An electromagnetic wave is a wave composed of both electric and magnetic fields that are oriented orthogonal to each other. The ratio of the magnitude of the electric field to that of the magnetic field is equal to the speed of light in vacuum.

\({\rm{I}} = \frac{1}{2}{\rm{nc}}{{\rm{\varepsilon }}_0}{{\rm{E}}^2}\)

Where c is the speed of light

ɛ₀ is the permittivity of free space

Calculation:

Given,

Power of laser beam (P) = 27mW = 27 × 10^-3 W

Area of cross-section (A) = 10mm² = 10 × 10^-6 m²

Permittivity of free space (ɛ₀) = 9 × 10^-12 SI unit

Speed of light c = 3 × 10⁸ m/s

Intensity of electromagnetic wave is given by the relation

\({\rm{I}} = \frac{1}{2}{\rm{nc}}{{\rm{\varepsilon }}_0}{{\rm{E}}^2}\)

Where, n is refractive index, for air n = 1.

\(\therefore {\rm{\;I}} = \frac{1}{2}{\rm{c}}\cdot{{\rm{\varepsilon }}_0}{{\rm{E}}^2}\;\)      ----(1)

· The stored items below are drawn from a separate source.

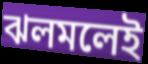
ঝলমলেই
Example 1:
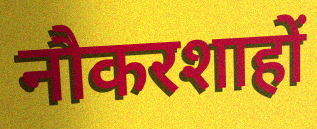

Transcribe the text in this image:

नौकरशाहों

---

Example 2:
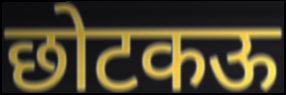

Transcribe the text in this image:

छोटकऊ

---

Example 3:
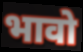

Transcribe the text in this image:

भावो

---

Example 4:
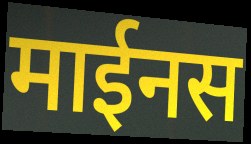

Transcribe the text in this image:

माईनस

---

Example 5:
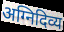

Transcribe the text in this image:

अग्निदिव्य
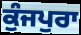
ਕੁੰਜਪੁਰਾ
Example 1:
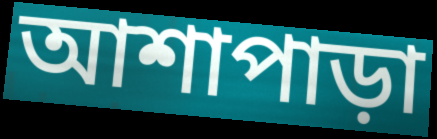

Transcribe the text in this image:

আশাপাড়া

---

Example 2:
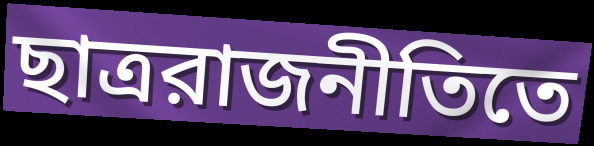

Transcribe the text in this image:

ছাত্ররাজনীতিতে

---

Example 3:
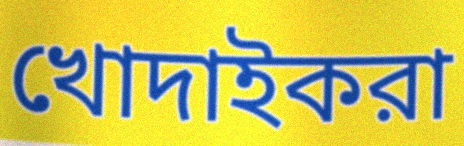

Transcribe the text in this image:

Also \({\rm{I}} = \frac{{\rm{P}}}{{\rm{A}}}\) ----(2)

From Eq. (1) and (2), we get

\(\frac{1}{2}{\rm{c}}{{\rm{\varepsilon }}_0}{{\rm{E}}^2} = \frac{{\rm{P}}}{{\rm{A}}}{\rm{\;or\;}}{{\rm{E}}^2} = \frac{{2{\rm{P}}}}{{{\rm{Ac}}{{\rm{\varepsilon }}_0}}}\)

or \({\rm{E}} = \sqrt {\frac{{2 \times 27 \times {{10}^{ - 3}}}}{{10 \times {{10}^{ - 6}} \times 3 \times {{10}^8} \times 9 \times {{10}^{ - 12}}}}} \)

= 1.4 × 10³ V/m = 1.4 kV/m